Directions => Can you copy the records word for word, starting with the line that contains "The CMC_FDV series" and going through the line that contains "Which category has", leaving out any pictures?

Records supplied =>
»»

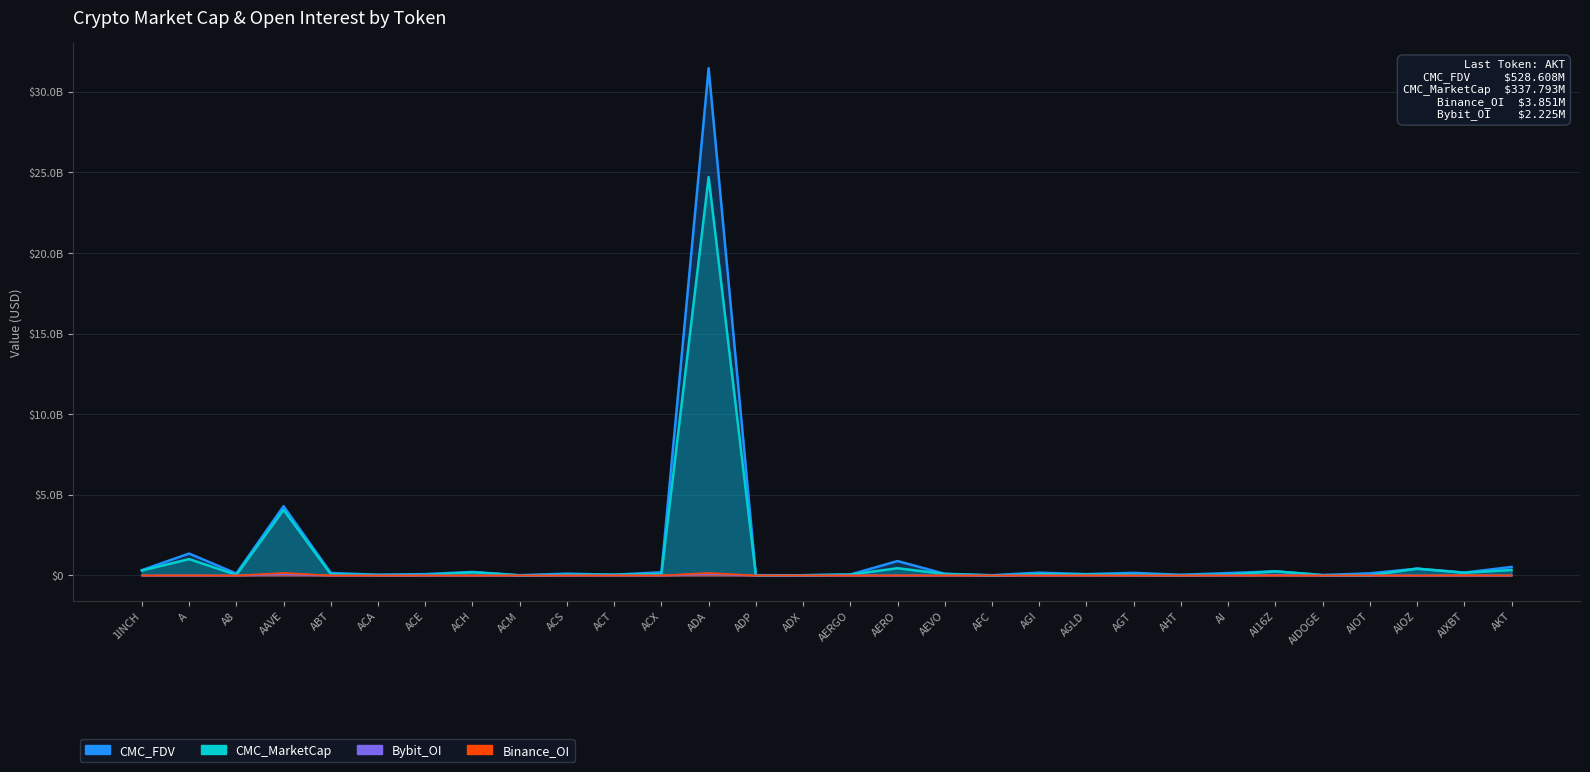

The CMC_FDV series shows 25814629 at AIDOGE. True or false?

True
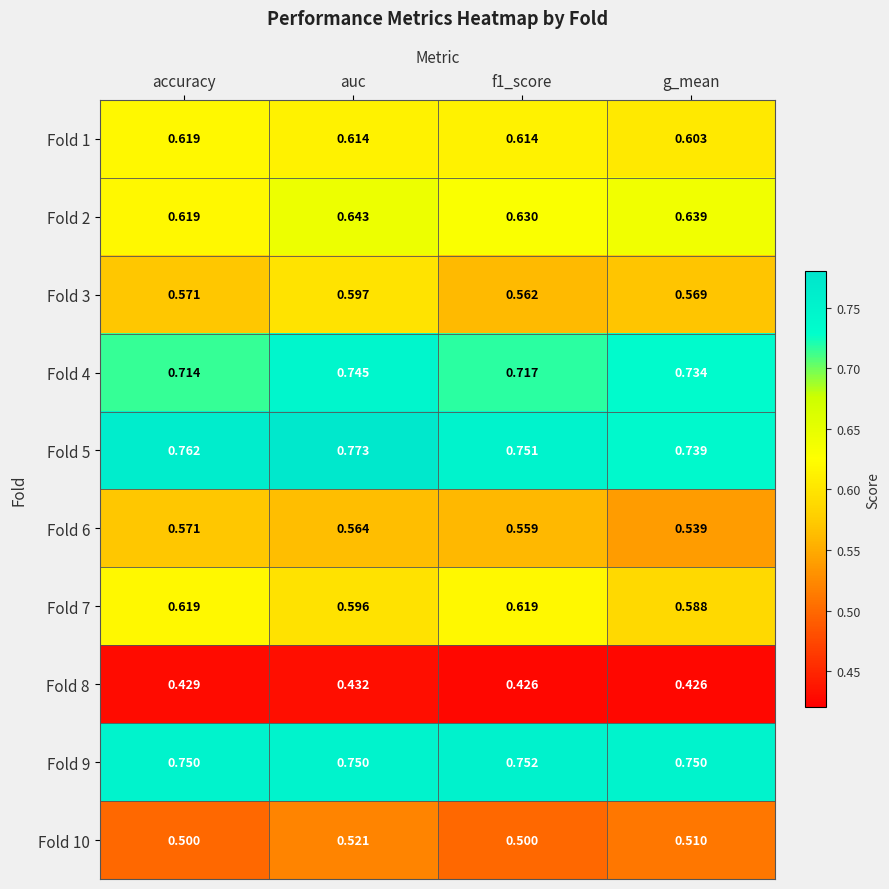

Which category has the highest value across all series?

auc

««
»»

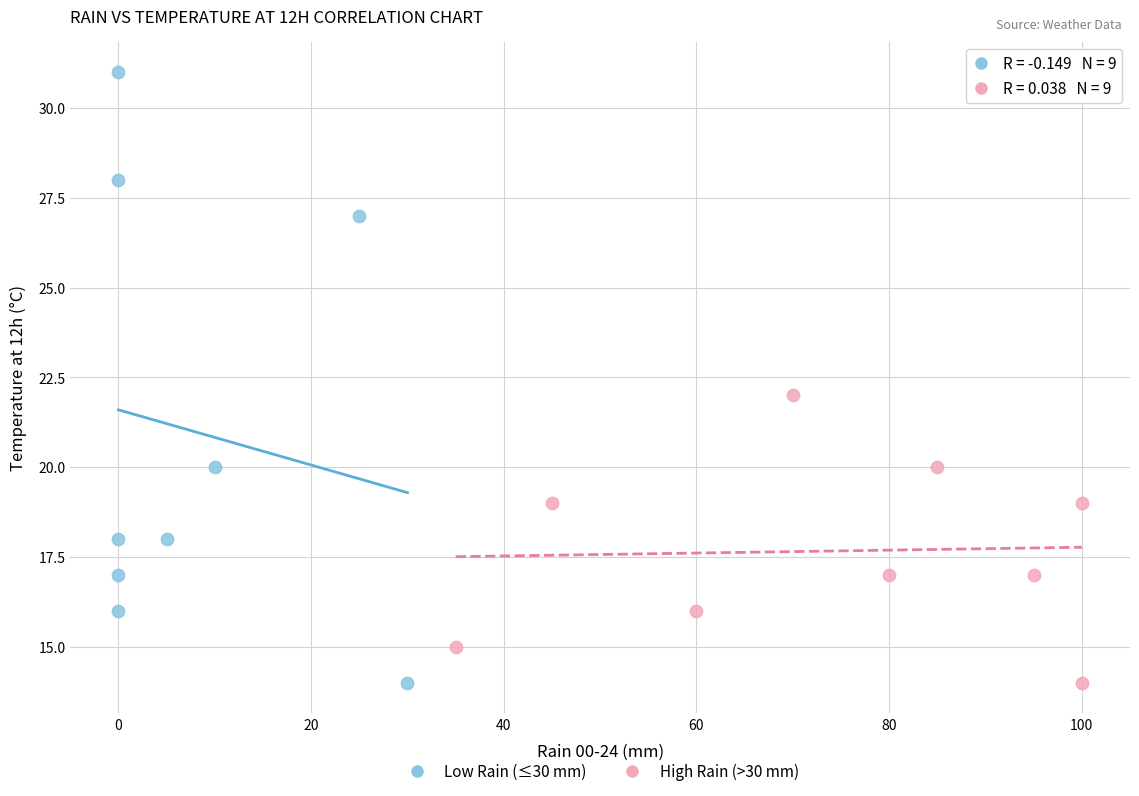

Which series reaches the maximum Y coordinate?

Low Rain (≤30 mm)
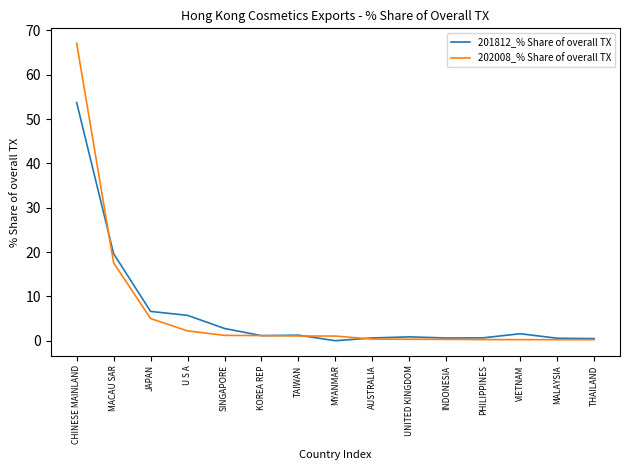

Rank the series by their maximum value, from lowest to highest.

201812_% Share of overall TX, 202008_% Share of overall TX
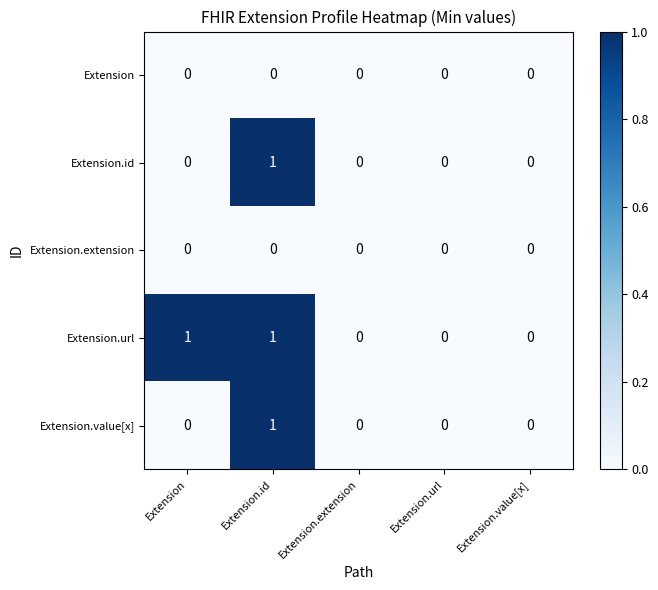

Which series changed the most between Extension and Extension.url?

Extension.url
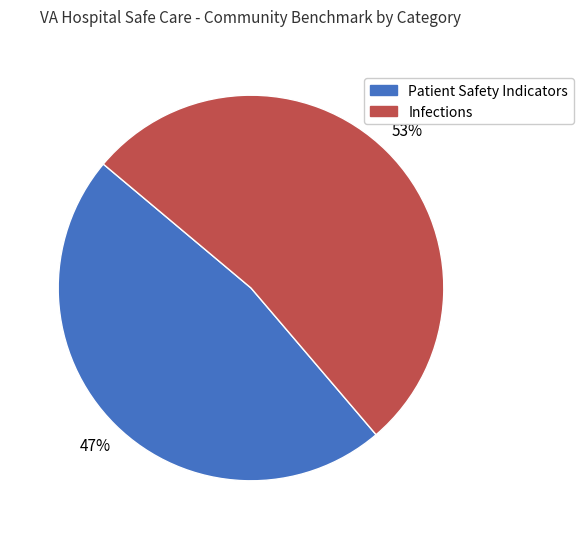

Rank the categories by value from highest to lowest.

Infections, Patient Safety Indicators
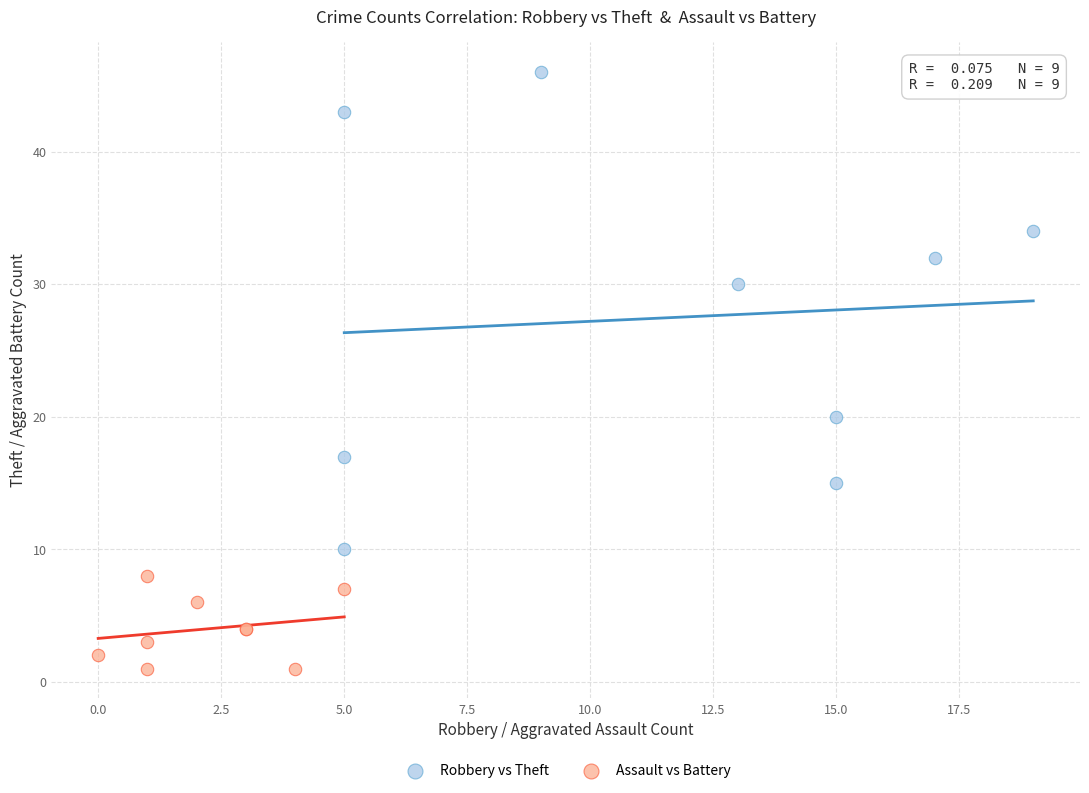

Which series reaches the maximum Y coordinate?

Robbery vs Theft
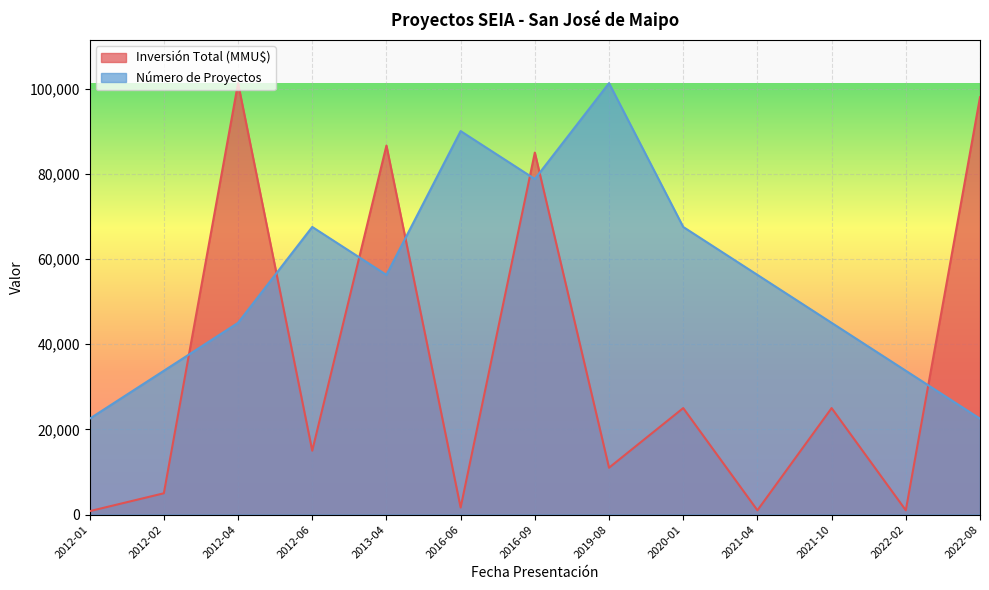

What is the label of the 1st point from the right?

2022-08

««

Answer space =>
The CMC_FDV series shows 25814629 at AIDOGE. True or false?

True

Which category has the highest value across all series?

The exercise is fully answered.